Такая организация системы имеет далеко идущие последствия. Бактерии закачивают протоны через внешнюю клеточную мембрану, и поэтому их размер ограничен геометрическими соображениями: производство энергии падает со снижением соотношения площади поверхности к объему. Напротив, процесс производства энергии у эукариот протекает во внутриклеточных структурах — митохондриях, что освобождает их от бактериальных ограничений. Это объясняет, почему бактерии остались морфологически простыми клетками, а эукариоты смогли в десятки тысяч раз увеличиться в размерах, накопить в тысячи раз больше ДНК и достичь истинной многоклеточной сложности. Но почему бактерии так и не смогли переместить процесс производства энергии внутрь клетки? Потому, что только эндосимбиоз — взаимное, устойчивое сотрудничество партнеров, один из которых живет внутри другого, — позволяет оставить на месте правильный контингент генов, а эндосимбиоз у бактерий встречается редко. Такое впечатление, что обстоятельства, давшие начало эукариотической клетке, сложились лишь однажды за всю историю жизни на Земле.
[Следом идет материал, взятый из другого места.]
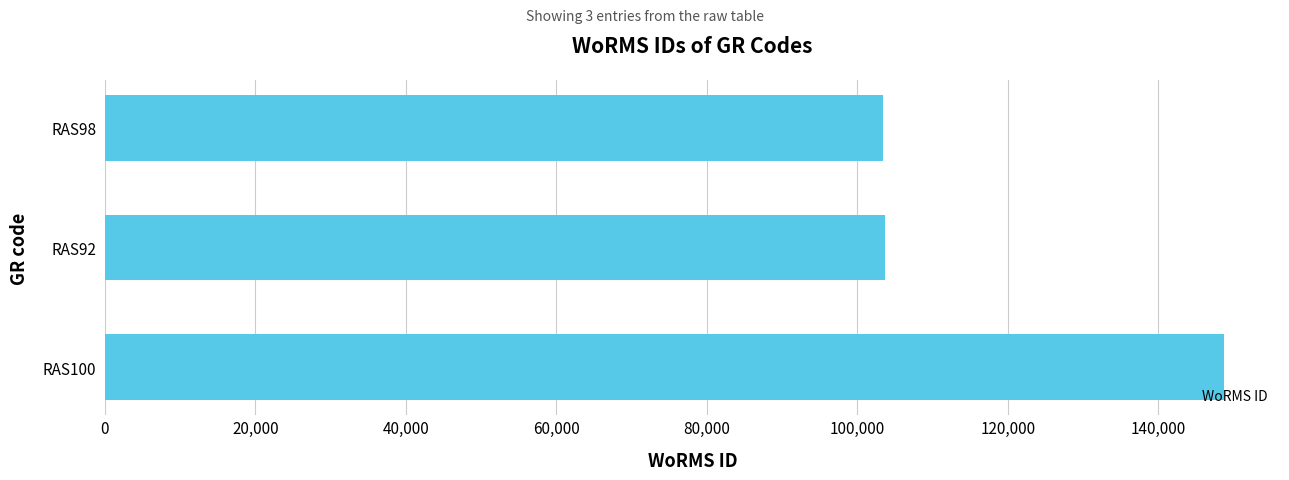

Where is the data nearest to the value 126076?

RAS92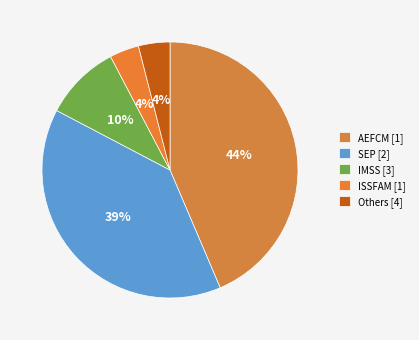

Count the number of slices in the pie.

5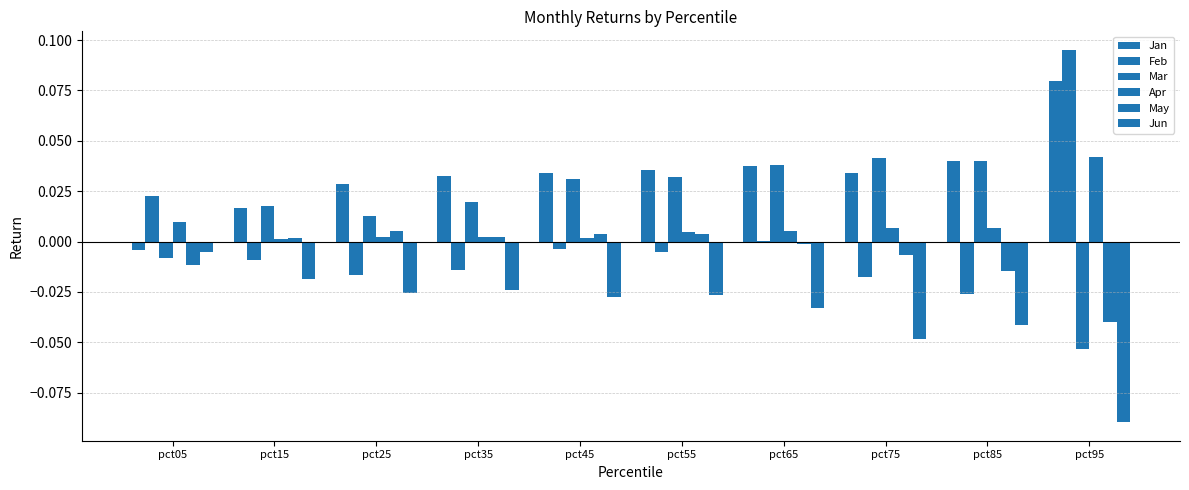

True or false: May has a value of -0.0 at pct85.

False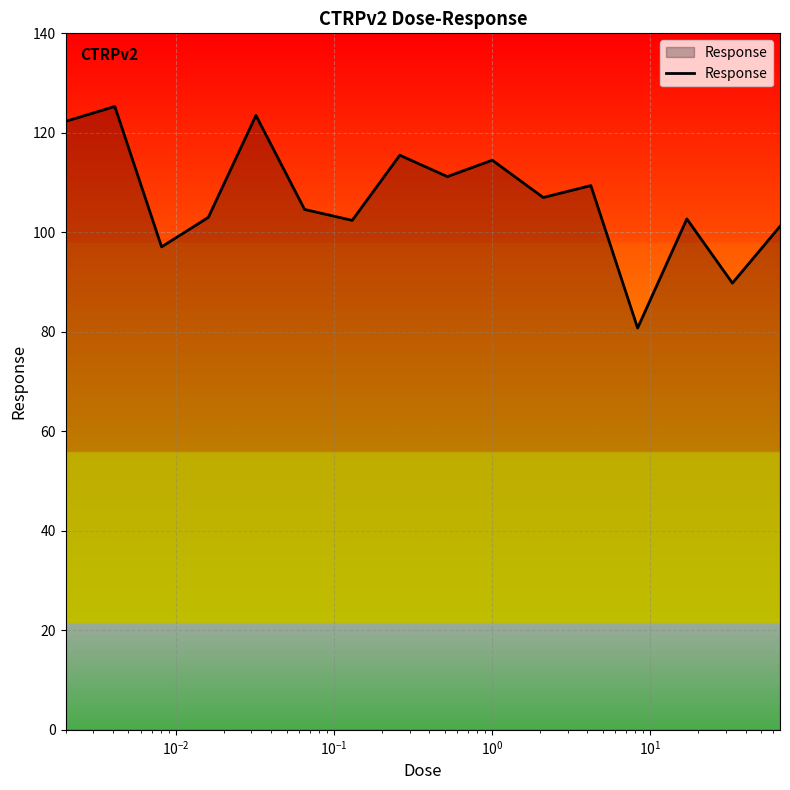

What is the difference between the maximum and minimum values?

44.5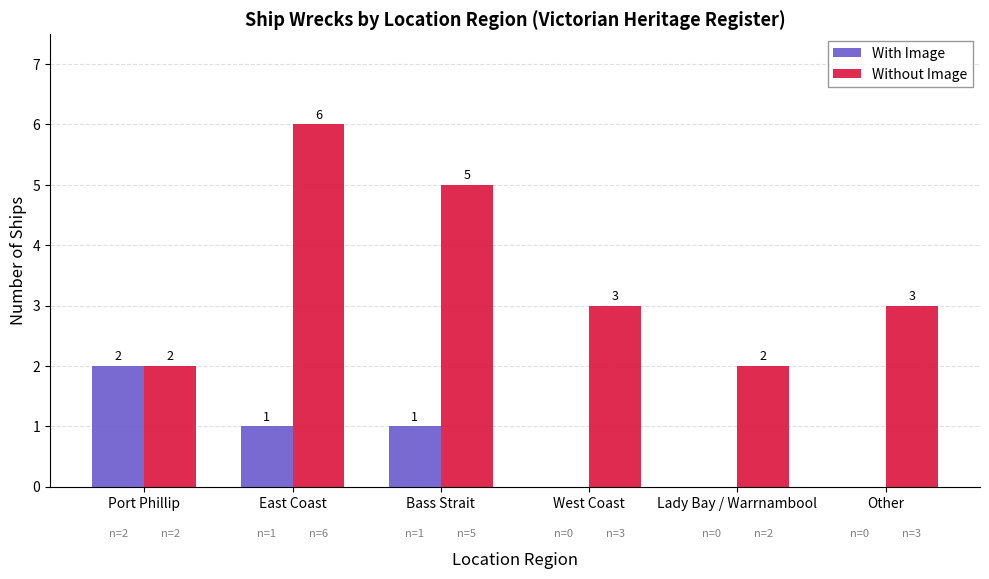

What is the maximum value shown in the chart?

6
Митохондрии вывернули мир бактерий наизнанку. Приобретя способность контролировать производство энергии на большой площади внутренних мембран, клетки могли увеличиваться в размерах, как им заблагорассудится, в пределах ограничений, накладываемых «распределительными сетями». Увеличение размера выгодно, так как при этом, как и в экономике, повышается энергетическая эффективность (оптом дешевле). Больший размер тут же приносит выгоду — снижение затрат на единицу продукции. Этот простой факт объясняет тенденцию эукариотических клеток к увеличению размера и усложнению. Связь между размером и сложностью оказалась неожиданной. Большие клетки почти всегда имеют большое ядро, которое обеспечивает сбалансированный рост на протяжении клеточного цикла. Но большие ядра содержат больше ДНК, которая обеспечивает возможность существования большего числа генов, а значит, большую сложность. В отличие от бактерий, которые были вынуждены оставаться маленькими и избавляться от лишних генов при первой возможности, эукариоты стали гигантами. У них было много ДНК и генов и сколько хочешь энергии, а клеточная стенка была им больше не нужна. Эти черты сделали возможным новый, хищнический образ жизни, то есть захват и внутриклеточное переваривание жертвы. Бактерии так никогда и не сделали этот шаг. Не было бы митохондрий, не было бы и окровавленного оскала природы.